If anyone has seen some of my previous posts; they will know what I am talking about.
For those who do not; I'll fill you in briefly.
I left my X and fled to a DV Shelter in March 2008 with my 3 kiddos. He was granted joint custody and visitation while I was trying to charge him with abuse in court and fight for full custody. We agreed for the children's sake to keep it this way becausehe never hurt the kids and agreed to get help.
I kept a restraining order on him on behalf of me and my eldest son (previous relationship; he lives with me) to be safe. It was a stay away. In Feb 2009 we went to file taxes and he took me back to his place to get the kiddos. He then held me and my son captive for 3 weeks and would not let me leave. I managed to escape. I called police but I did not have a copy of the order so they let him go!
Fled to another Shelter with my DD and eldest; other DS was at the sitters and I couldn't get him. Planned to come back for him but X's truck had broken down and he came home a half hour after I left. THe police would not take my son from him because we had joint custody and it was his week to have him. I filed for full custody.
I left on a Monday. He was awarded full custody by default of my kids three days later. We had court; but he had dropped the petitions and forced me to submit an agreement that we would keep joint custody. So i assumed that there was not more court. He went to court and filed for emergency full custody saying he had no clue where I was and that I abandoned the kids. I didn't show so they granted it to him. I didnt know about the date beacuse they didn't know where to serve papers to.
I have been fighting to get them back since. 5 weeks ago; he uped and moved and never told me where! I have visitation rights; so he is violating them and not aloowing me to see the kids, This is the THIRD TIME! Last time I didn't see them for 3 months!
I had a nervous breakdown on Wednesday and literally wanted to just give the hell up. My kids are my world! I am trying to stay strong; but I am just so depressed and MISS THEM SO MUCH!!!!!!!!!!!!!!!!!
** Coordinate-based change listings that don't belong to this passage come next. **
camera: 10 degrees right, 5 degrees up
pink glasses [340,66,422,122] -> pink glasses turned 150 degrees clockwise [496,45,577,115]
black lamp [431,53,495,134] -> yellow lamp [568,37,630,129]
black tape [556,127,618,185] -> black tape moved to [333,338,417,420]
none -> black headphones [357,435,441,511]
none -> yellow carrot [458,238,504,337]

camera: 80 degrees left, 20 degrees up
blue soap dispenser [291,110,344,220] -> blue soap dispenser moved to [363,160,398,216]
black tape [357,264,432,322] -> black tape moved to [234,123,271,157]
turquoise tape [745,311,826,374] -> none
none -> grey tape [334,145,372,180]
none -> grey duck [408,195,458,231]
I fell like I can not face this again. I am trying to get it in court; but last time it took 3 friggin months! My DD didn't even know who I was when she saw me again! (she is 2).
How can A**HOLES like this keep getting away this this crap?!?!?!?!?
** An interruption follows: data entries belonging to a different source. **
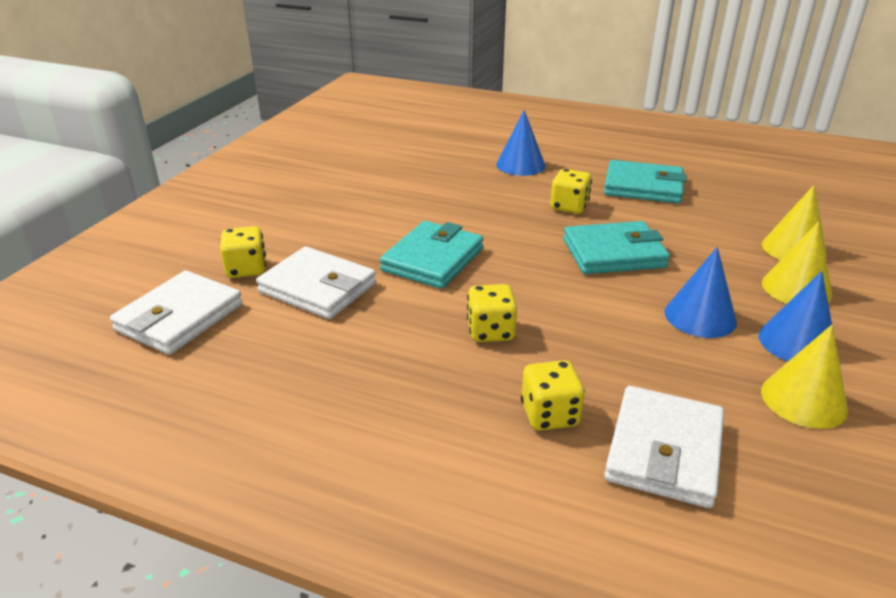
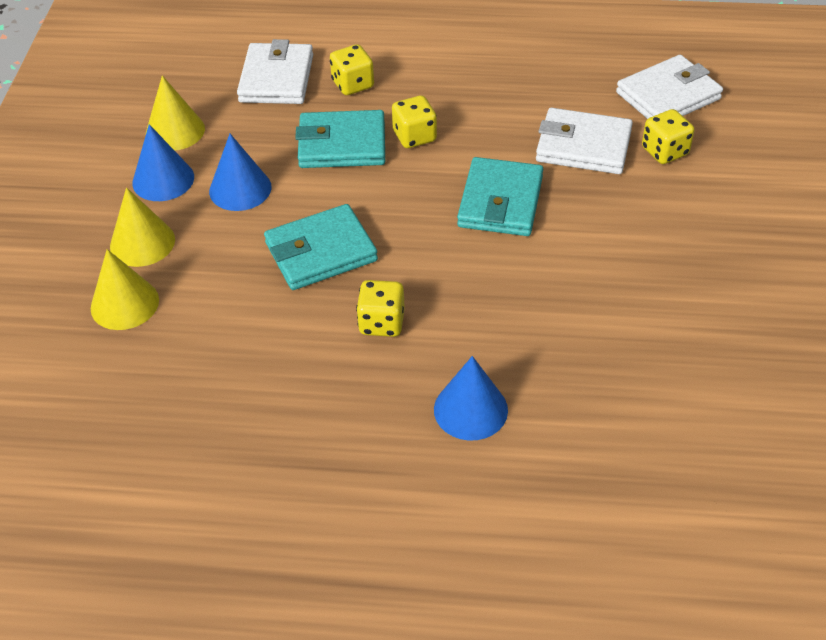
camera: 165 degrees right, 15 degrees up
white wallet [110,271,243,355] -> white wallet turned 45 degrees clockwise [616,55,723,119]
turquoise wallet [604,160,686,203] -> turquoise wallet moved to [295,110,385,168]

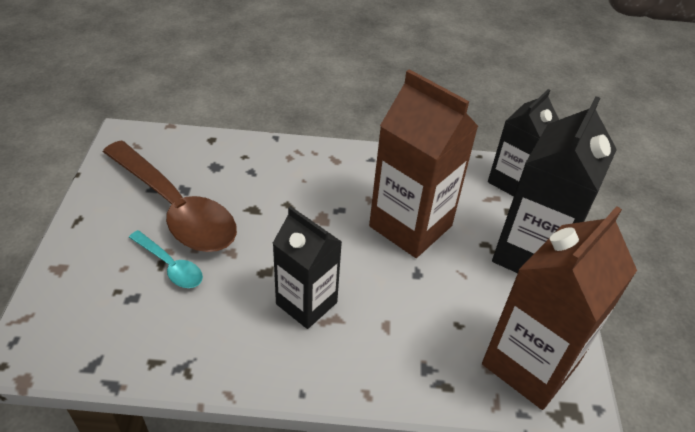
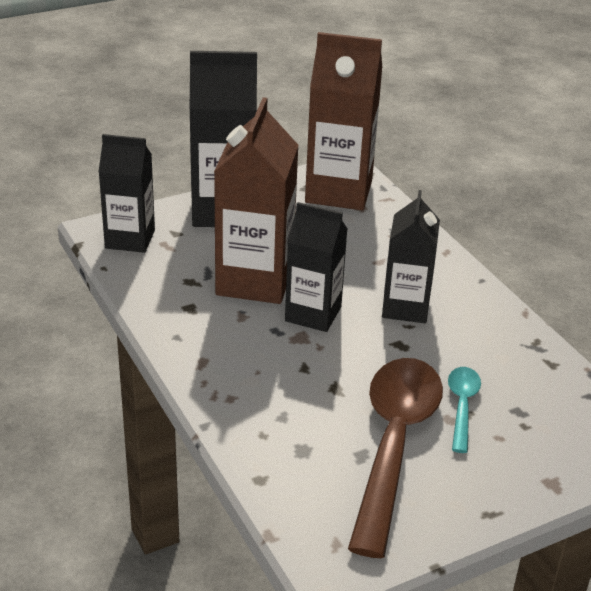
camera: 120 degrees left, 10 degrees down
none -> black carton [285,202,348,332]

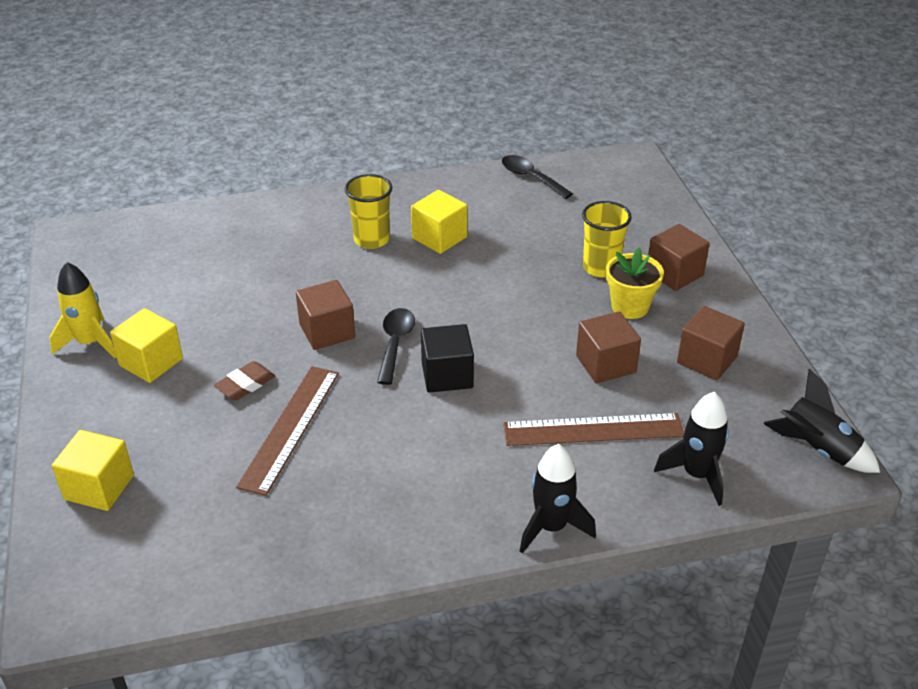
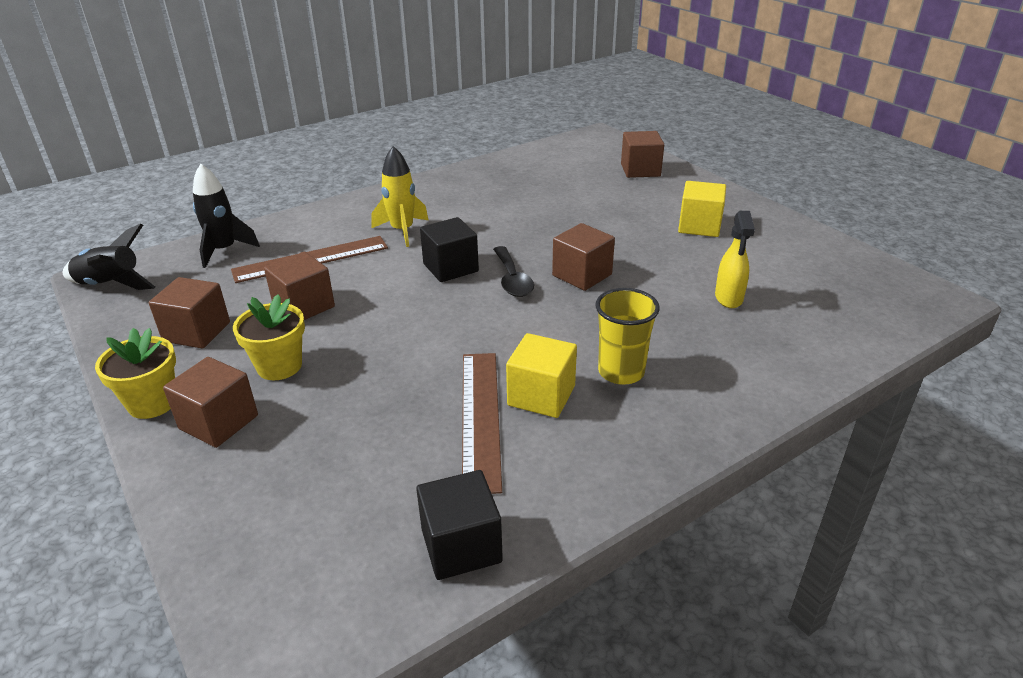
camera: 160 degrees right, 5 degrees down
yellow rocket [50,262,116,358] -> yellow rocket moved to [372,146,429,247]
yellow cube [52,430,134,511] -> brown cube [621,131,664,178]
brown eraser [214,361,275,400] -> none
brown ruler [236,366,339,496] -> brown ruler moved to [462,353,502,494]
black spoon [502,155,573,199] -> black cube [416,470,503,580]
black rocket [520,444,596,554] -> none
yellow cup [582,201,632,278] -> none
none -> yellow flower pot [95,328,176,419]
none -> yellow spray bottle [715,211,755,308]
Update#1 I filed for DNA AGAIN on my baby (DD) because my husband is not her father. She was born while we were still married. Back in January 2010 it was dismissed because my husband said he's her father and NYS sees a child born in wedlock as the huband's child. Her dad refused a DNA test at the time beacause he thought I took him form my toehr child (tried to tell him; but the idiot wouldn't listen).
Well they denied my request becuse the order had been dimissed with prejadice which means I CAN NOT REQUEST A DNA TEST AGAIN FOR MY BABY! So this man can have full custodody of her without being her father!
I simply want to GIVE UP! I am NEVER going to get her back now! I dunno WTF to do anymore... Her father is irrate!